Extrait>
○ ○ ○ ○
C'est le stratégiste Basil LIDDELL HART (1895-1970) qui entreprend de théoriser l'approche indirecte qu'il estime supérieure. Sans adopter bien entendu son point de vue, Hervé COUTEAU BEGARIE écrit dans son Traité de stratégie que "la stratégie d'anéantissement est, par essence, une stratégie directe puisque son but est la destruction de l'ennemi dans ses forces vives. La stratégie d'usure, en revanche, peut être directe ou indirecte : directe lorsqu'elle s'attaque à la force principale de l'ennemi, qu'elle va ébranler par des coups successifs ; indirecte, lorsqu'elle est mise en oeuvre contre des forces secondaires ou sur des théâtres périphériques."
André BEAUFRE, toujours à propos des thèses de Basil LIDDELL HART, pense qu'il "demeure que l'idée centrale de cette conception (l'approche indirecte) est de renverser le rapport des forces opposées avant l'épreuve de la bataille par une manoeuvre et non par le combat. Au lieu d'un affrontement direct, on fait appel à un jeu plus subtil destiné à compenser l'infériorité où l'on se trouve."
L'essentiel est que la stratégie indirecte est celle qui veut faire reposer la décision sur des moyens autres que la victoire militaire. Dans un monde dominé par la menace nucléaire "la stratégie indirecte apparait comme l'art de savoir exploiter au mieux la marge étroite de liberté d'action échappant à la dissuasion par les armes atomiques et d'y remporter des succès décisifs importants qui peuvent y être employés." ( Introduction à la stratégie).
Pour restituer le sens de la stratégie indirecte, rien de mieux (mais on y reviendra plus longuement par l'étude de son livre clé "La stratégie", paru en 1960, réédité en France en 1995) : "La perfection de la stratégie consisterait à entraîner une décision sans combat sérieux. L'histoire (...) fournit des exemples dans lesquels la stratégie, bénéficiant de conditions favorables, a en pratique abouti à de tels résultats.(...). Ce sont là des cas où la destruction des forces armées était obtenue à moindres frais par le désarmement que supposait leur reddition, mais une telle "destruction" peut ne pas être essentielle pour parvenir à une décision et à la réalisation du but de guerre. Dans le cas d'un Etat recherchant non pas la conquête mais le maintien de sa sécurité, le but est atteint si la menace est écartée, dès lors que l'ennemi est conduit à renoncer à son objectif". Le but véritable d'un stratège défendant un territoire n'est pas de rechercher la bataille décisive, mais la situation stratégique si avantageuse que "si elle ne produit pas elle-même la décision, sa poursuite par la bataille permettra à coup sûr d'y parvenir."
○ ○ ○ ○
Données d'entrée>
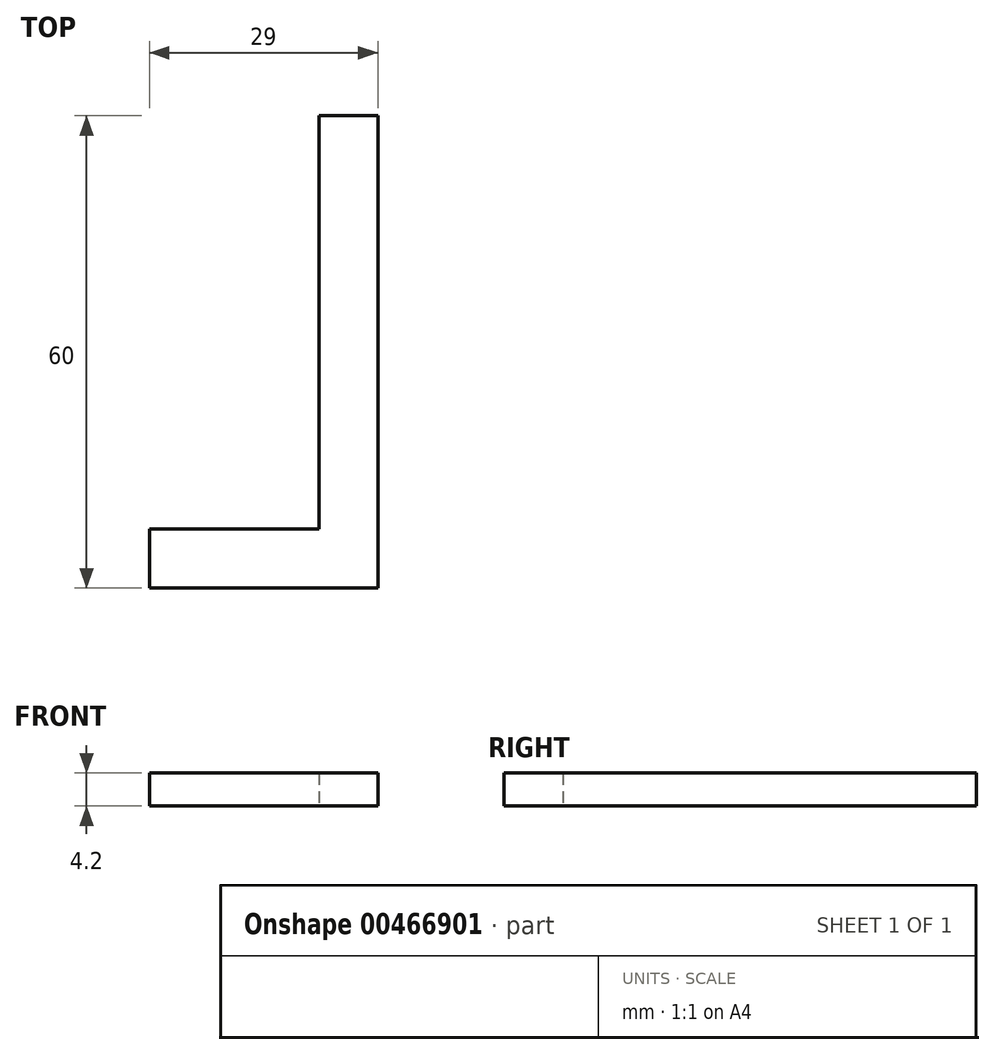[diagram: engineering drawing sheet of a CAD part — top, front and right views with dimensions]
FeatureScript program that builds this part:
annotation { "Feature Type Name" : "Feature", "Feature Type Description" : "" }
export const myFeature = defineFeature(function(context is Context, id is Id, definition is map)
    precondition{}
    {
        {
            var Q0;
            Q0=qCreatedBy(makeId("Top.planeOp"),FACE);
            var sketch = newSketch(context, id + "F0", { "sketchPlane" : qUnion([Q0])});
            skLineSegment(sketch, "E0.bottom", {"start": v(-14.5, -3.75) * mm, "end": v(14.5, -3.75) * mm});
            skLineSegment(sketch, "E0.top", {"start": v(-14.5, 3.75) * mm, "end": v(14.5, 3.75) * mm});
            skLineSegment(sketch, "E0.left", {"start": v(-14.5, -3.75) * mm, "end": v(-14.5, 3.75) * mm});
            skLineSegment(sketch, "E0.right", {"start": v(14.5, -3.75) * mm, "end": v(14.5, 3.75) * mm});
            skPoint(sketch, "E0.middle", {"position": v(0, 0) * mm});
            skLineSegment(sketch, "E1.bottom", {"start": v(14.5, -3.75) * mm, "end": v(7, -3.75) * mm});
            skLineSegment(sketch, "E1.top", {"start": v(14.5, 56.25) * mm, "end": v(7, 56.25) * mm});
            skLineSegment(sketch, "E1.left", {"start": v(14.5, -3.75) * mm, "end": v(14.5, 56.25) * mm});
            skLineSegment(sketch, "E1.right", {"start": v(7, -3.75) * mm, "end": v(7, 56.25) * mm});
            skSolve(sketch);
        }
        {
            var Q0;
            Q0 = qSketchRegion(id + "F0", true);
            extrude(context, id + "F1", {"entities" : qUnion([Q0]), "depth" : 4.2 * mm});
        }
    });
○ ○ ○ ○
Liste des tâches>
A: Recopiez à l'identique tous les enregistrements ci-dessus, en omettant les images.
B: Poursuivez l'extrait sur la stratégie indirecte à partir de sa dernière phrase.

Résultats>
A:
[diagram: engineering drawing sheet of a CAD part — top, front and right views with dimensions]
FeatureScript program that builds this part:
annotation { "Feature Type Name" : "Feature", "Feature Type Description" : "" }
export const myFeature = defineFeature(function(context is Context, id is Id, definition is map)
    precondition{}
    {
        {
            var Q0;
            Q0=qCreatedBy(makeId("Top.planeOp"),FACE);
            var sketch = newSketch(context, id + "F0", { "sketchPlane" : qUnion([Q0])});
            skLineSegment(sketch, "E0.bottom", {"start": v(-14.5, -3.75) * mm, "end": v(14.5, -3.75) * mm});
            skLineSegment(sketch, "E0.top", {"start": v(-14.5, 3.75) * mm, "end": v(14.5, 3.75) * mm});
            skLineSegment(sketch, "E0.left", {"start": v(-14.5, -3.75) * mm, "end": v(-14.5, 3.75) * mm});
            skLineSegment(sketch, "E0.right", {"start": v(14.5, -3.75) * mm, "end": v(14.5, 3.75) * mm});
            skPoint(sketch, "E0.middle", {"position": v(0, 0) * mm});
            skLineSegment(sketch, "E1.bottom", {"start": v(14.5, -3.75) * mm, "end": v(7, -3.75) * mm});
            skLineSegment(sketch, "E1.top", {"start": v(14.5, 56.25) * mm, "end": v(7, 56.25) * mm});
            skLineSegment(sketch, "E1.left", {"start": v(14.5, -3.75) * mm, "end": v(14.5, 56.25) * mm});
            skLineSegment(sketch, "E1.right", {"start": v(7, -3.75) * mm, "end": v(7, 56.25) * mm});
            skSolve(sketch);
        }
        {
            var Q0;
            Q0 = qSketchRegion(id + "F0", true);
            extrude(context, id + "F1", {"entities" : qUnion([Q0]), "depth" : 4.2 * mm});
        }
    });

B:
L'usage de la stratégie indirecte est "idéal" dans le cas d'une résistance à une invasion. Le stratège recherche alors tous les moyens pour parvenir à décourager l'adversaire dans la poursuite d'un objectif d'occupation ou d'exploitation de ressources.
Stratégie d'anéantissement ou stratégie d'usure.
Les stratégies d'usure et d'anéantissement ne recoupent pas les stratégies directe et indirecte, comme l'écrivent certains auteurs qui ne pensent qu'à la stratégie militaire. Une autre correspondance plus juste est établie avec les guerres illimitées et limitées, mais la distinction entre ces deux types de guerres n'est guère comprise (par la plupart des états-majors militaires et les théoriciens militaires) jusqu'à ce que l'historien Hans DELBRÜCK, dans les années 1880, la reprenne, à partir d'un texte inédit de CLAUSEWITZ, qu'il publie en 1878 et d'une réévaluation de la stratégie de FRÉDÉRIC II.
L'historien allemand réfute alors l'idée, alors commune, du grand roi précurseur de NAPOLEON et MOLTKE sur le chemin de la guerre totale : les conditions politiques et sociales du temps, ainsi que le rapport de forces avec l'Autriche, l'incitent à ne pas rechercher la bataille décisive. En développant cette analyse, DELBRÜCK dépasse le problème des fins de la guerre pour s'attacher à celui de sa conduite. Cela l'amène à poser la distinction entre stratégie d'anéantissement et stratégie d'usure. La première est celle de NAPOLÉON, la deuxième aurait été celle de FRÉDÉRIC II, incapable de frapper le coup décisif du fait de la faiblesse de ses moyens et donc condamné à fatiguer son adversaire par une série de coups de détail. Contrairement à ce que suggèrent plus tard ses critiques, DELBRÜCK précise que la stratégie d'anéantissement n'a qu'un pôle, la bataille, tandis que la stratégie d'usure en a deux, la bataille et la manoeuvre, entre lesquels évoluent les décisions du général. Il établit une généalogie de ces deux formes fondamentales : la première a été pratiquée par ALEXANDRE, CÉSAR et NAPOLÉON ; la deuxième par PÉRICLÈS, BÉLISAIRE, WALLENSTEIN, GUSTAVE-ADOLPHE et FRÉDÉRIC LE GRAND.
Cette présentation fait polémique et éditorialement parlant, cette "querelle des stratégies" s'est éteinte avec ses protagonistes.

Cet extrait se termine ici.